Nel nuovo scenario politico del post 4 marzo, il Partito Democratico dovrebbe superare arroccamenti, risentimenti e chiusure, dimostrare maggiore senso di responsabilità e disponibilità a contribuire alla soluzione di tanti problemi. Nel recuperare, soprattutto, proposte e battaglie per risolvere i veri bisogni dei cittadini. Insieme a LeU, il Pd dovrebbe fare propri il reddito di cittadinanza ed altri temi “di sinistra” presenti nel programma del M5S, sfidandolo su questi temi e proponendo una convergenza programmatica e il rispetto di promesse elettorali che oggi sembrerebbero vacillare.

### [Dati forniti]
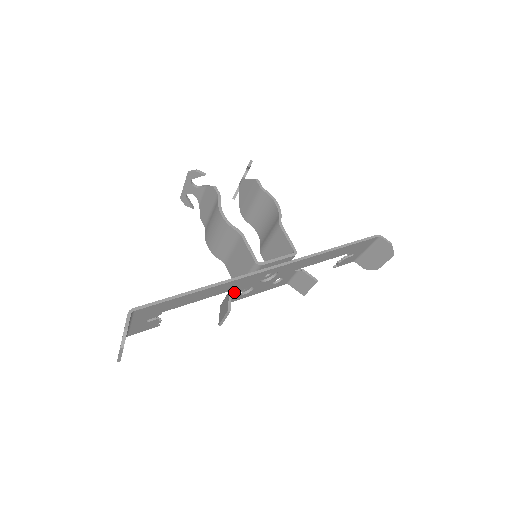
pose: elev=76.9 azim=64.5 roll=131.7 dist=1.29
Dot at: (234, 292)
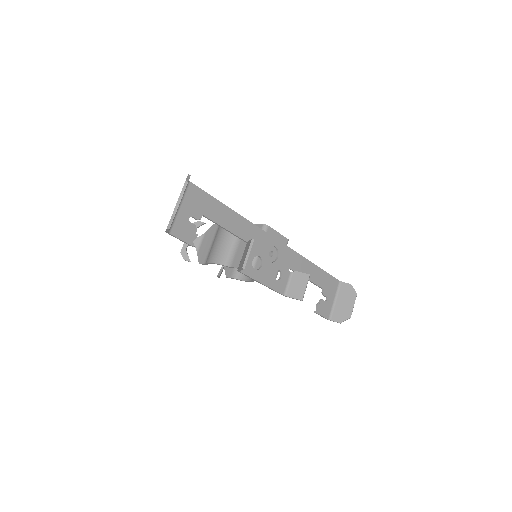
Dot at: occluded
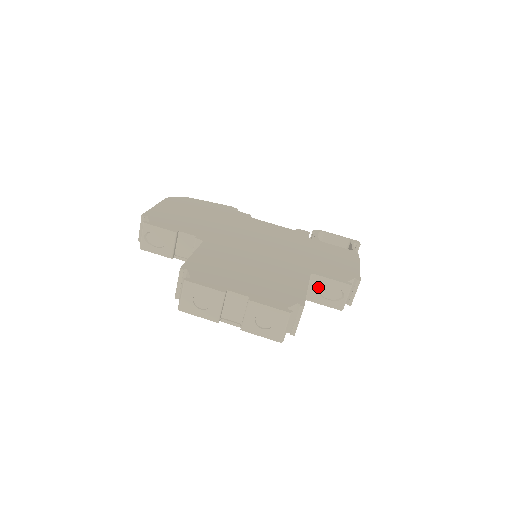
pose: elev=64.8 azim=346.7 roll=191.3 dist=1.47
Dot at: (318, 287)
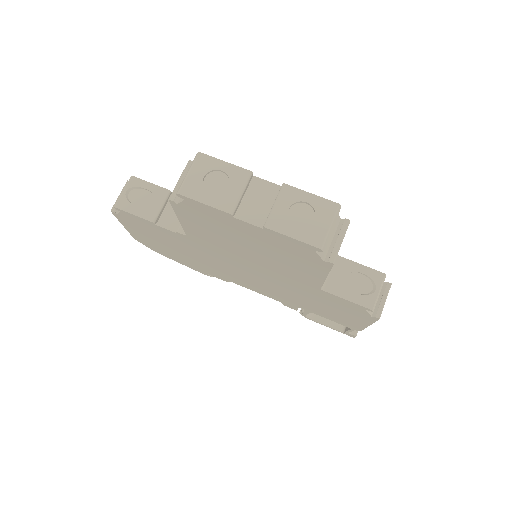
Dot at: (342, 274)
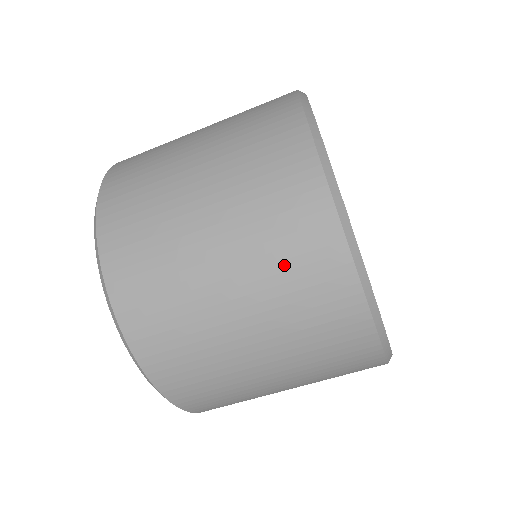
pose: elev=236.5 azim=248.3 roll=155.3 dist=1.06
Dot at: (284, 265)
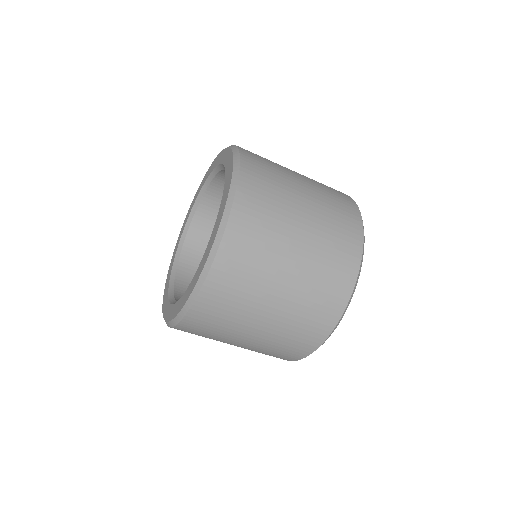
Dot at: (326, 268)
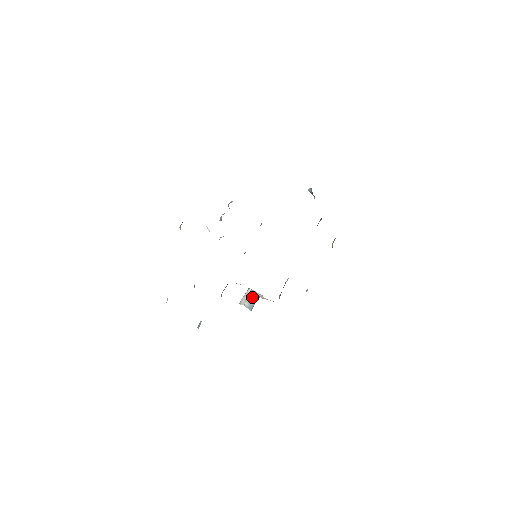
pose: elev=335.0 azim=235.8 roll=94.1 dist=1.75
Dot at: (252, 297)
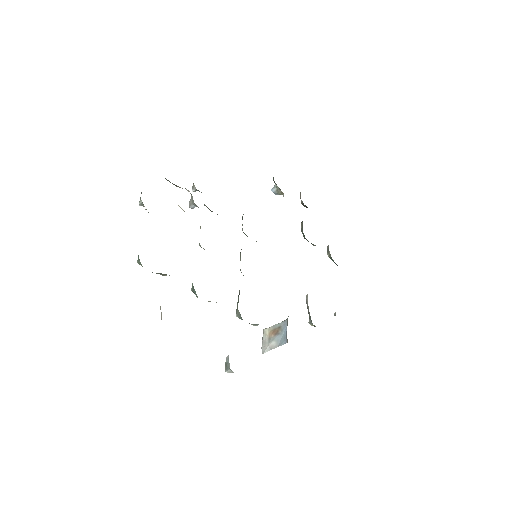
Dot at: (276, 330)
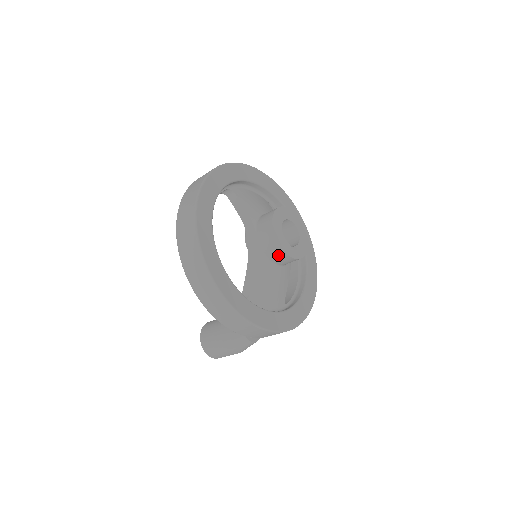
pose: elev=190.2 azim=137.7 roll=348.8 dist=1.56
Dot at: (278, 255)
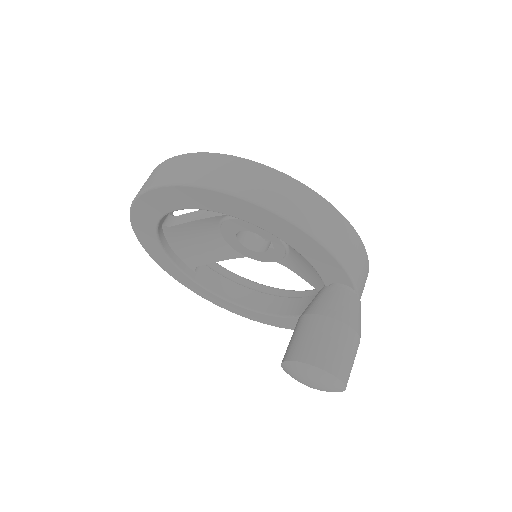
Dot at: occluded
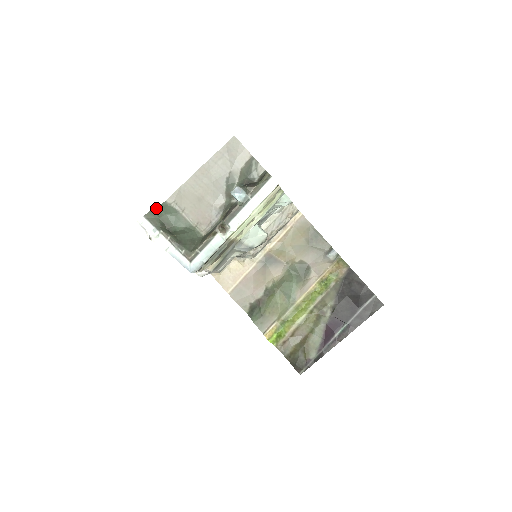
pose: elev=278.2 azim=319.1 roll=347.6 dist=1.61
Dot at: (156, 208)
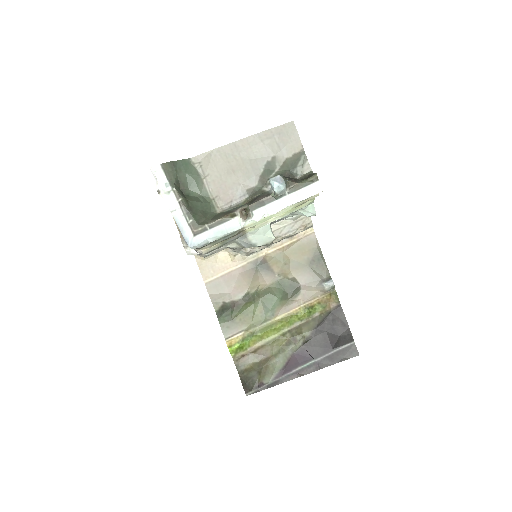
Dot at: (177, 161)
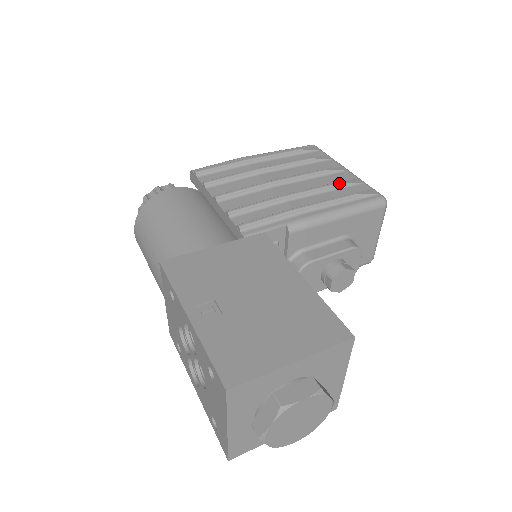
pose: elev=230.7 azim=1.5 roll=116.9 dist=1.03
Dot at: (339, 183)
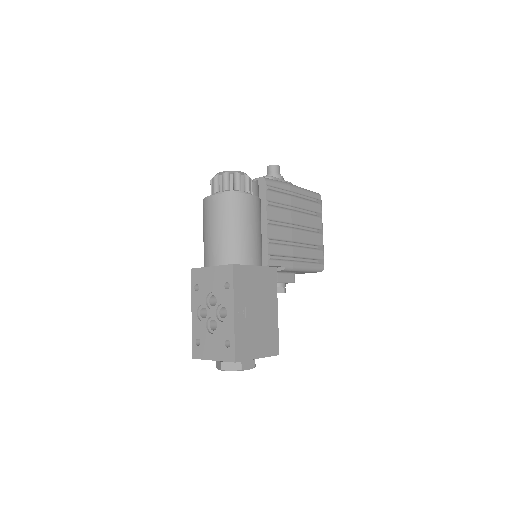
Dot at: (316, 248)
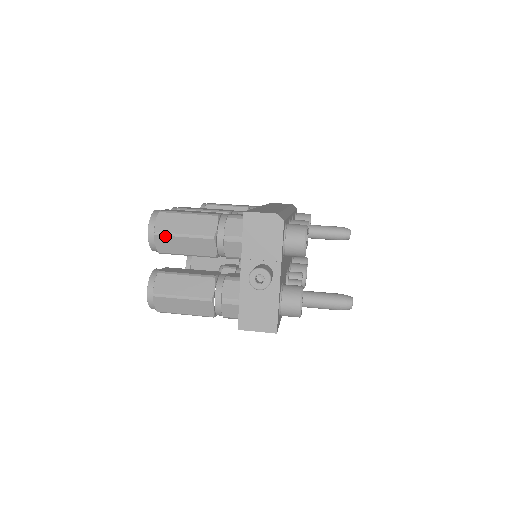
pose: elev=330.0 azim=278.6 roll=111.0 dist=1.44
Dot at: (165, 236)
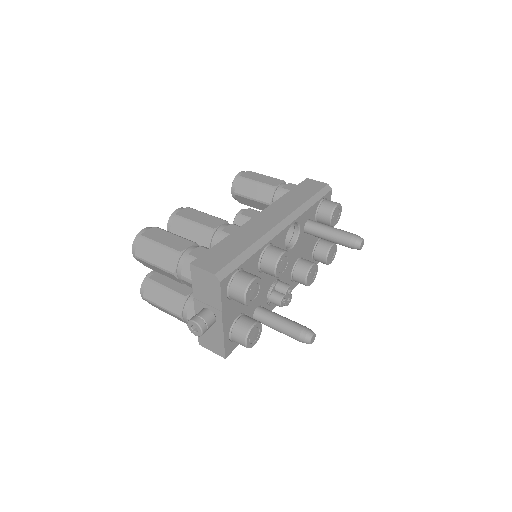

### [Cosa farai]
• A. Stabilisci se ciascuna affermazione concorda con il brano sul Partito Democratico: rispondi sì o no e cita alla lettera le parole del brano che lo decidono.
(i) Il brano sostiene che il Pd dovrebbe fare proprio il reddito di cittadinanza.
(ii) Secondo il brano, il Pd dovrebbe mantenere le proprie chiusure.
(iii) Il brano indica LeU come forza con cui il Pd dovrebbe muoversi insieme.
• B. Restituisci fedelmente il passo del brano sul Partito Democratico che comincia con "Nel nuovo scenario" e termina con "oggi sembrerebbero vacillare.".
• C. Scrivi il seguito del brano sul Partito Democratico, a partire dall'ultima frase riportata.
I dati non hanno alcun ruolo in questo lavoro.

### [In risposta]
• A.
(i) Sì: "il Pd dovrebbe fare propri il reddito di cittadinanza"
(ii) No: "dovrebbe superare arroccamenti, risentimenti e chiusure"
(iii) Sì: "Insieme a LeU, il Pd dovrebbe"

• B.
Nel nuovo scenario politico del post 4 marzo, il Partito Democratico dovrebbe superare arroccamenti, risentimenti e chiusure, dimostrare maggiore senso di responsabilità e disponibilità a contribuire alla soluzione di tanti problemi. Nel recuperare, soprattutto, proposte e battaglie per risolvere i veri bisogni dei cittadini. Insieme a LeU, il Pd dovrebbe fare propri il reddito di cittadinanza ed altri temi “di sinistra” presenti nel programma del M5S, sfidandolo su questi temi e proponendo una convergenza programmatica e il rispetto di promesse elettorali che oggi sembrerebbero vacillare.

• C.
La sinistra ha il dovere di rimettersi in gioco e ricostruire la sua forza confrontandosi sui bisogni concreti dei cittadini, in particolare i più bisognosi. Il vero dramma dell’Italia non sarebbe un governo M5S, che ha avuto comunque il merito di bloccare l’onda emergente di una destra sovranista e populista in Italia e in tutta Europa. Il dramma sarebbe “questa” destra al governo. La sinistra dovrebbe incalzare il M5S sui suoi punti programmatici “di sinistra” e, se ci sono convergenze, garantire la nascita di un governo con la sua astensione senza chiedere nulla in cambio. Dimostrerebbe di aver capito la lezione del 4 marzo… dimostrerebbe responsabilità, serietà e, soprattutto, tanta umiltà… qualità necessarie per recuperare tanti milioni di elettori di sinistra, che oggi hanno votato M5S e persino Lega.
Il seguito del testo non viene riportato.